### INFORMATION SUPPLIED
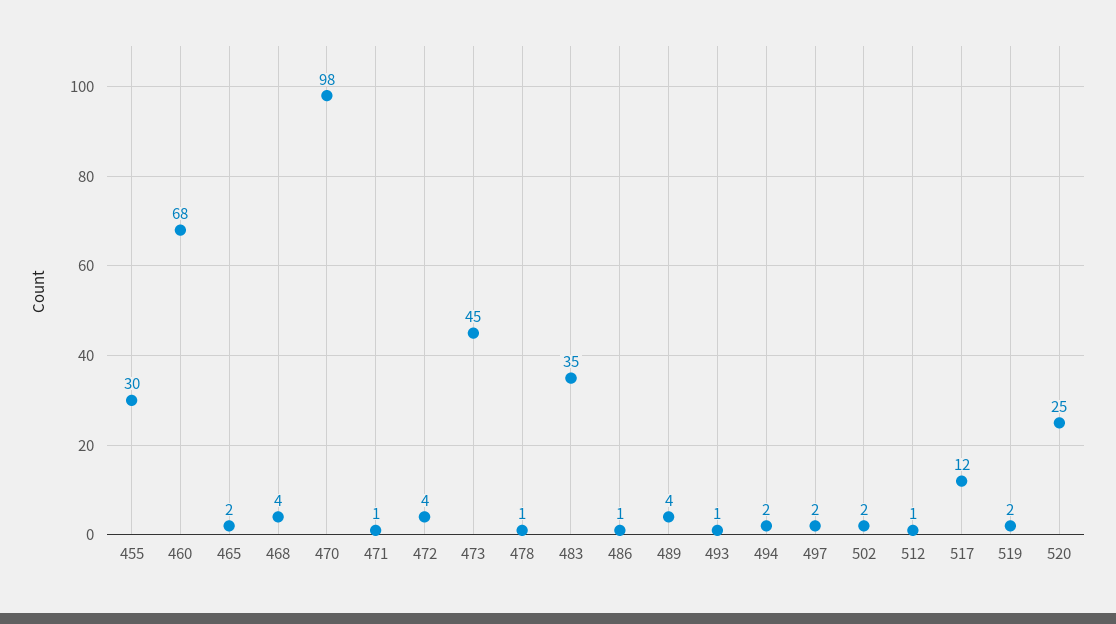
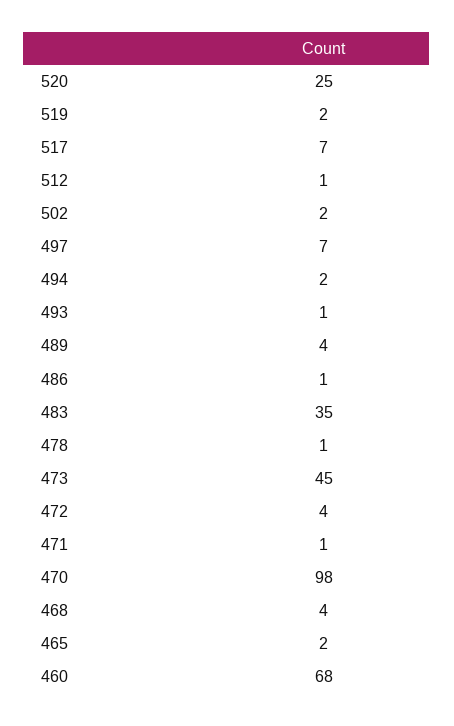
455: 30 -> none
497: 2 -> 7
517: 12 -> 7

==

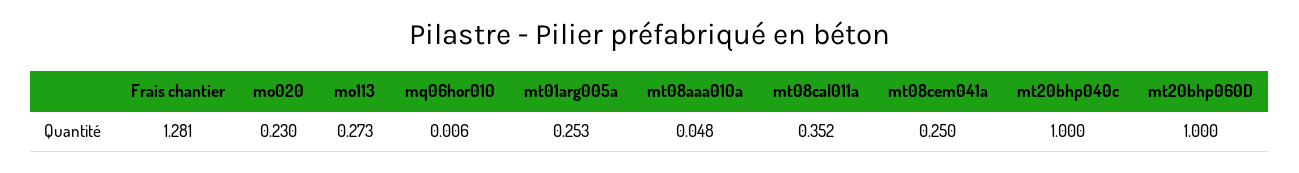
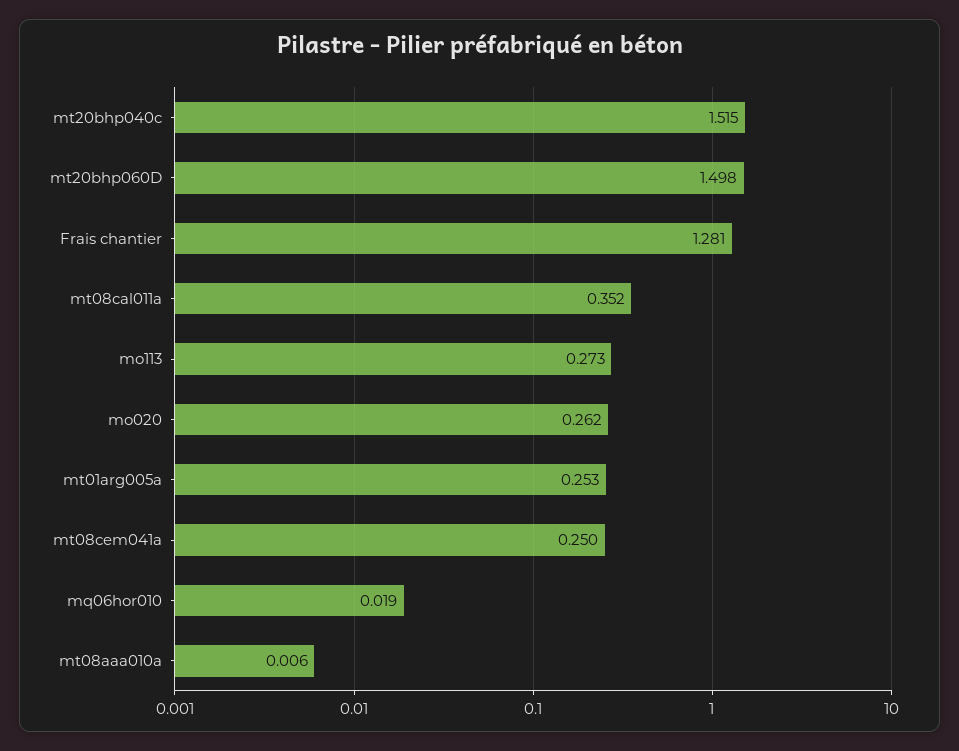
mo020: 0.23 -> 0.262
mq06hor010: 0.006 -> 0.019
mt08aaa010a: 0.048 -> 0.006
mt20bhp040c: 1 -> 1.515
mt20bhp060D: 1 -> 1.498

### ACTIVITY
Which lines above run from the one containing "mt08aaa010a: 0.048 -> 0.006" down to the one containing "mt20bhp060D: 1 -> 1.498"? Repeat exactly those, both ends included, and nothing else.

### SOLVED PROBLEM
mt08aaa010a: 0.048 -> 0.006
mt20bhp040c: 1 -> 1.515
mt20bhp060D: 1 -> 1.498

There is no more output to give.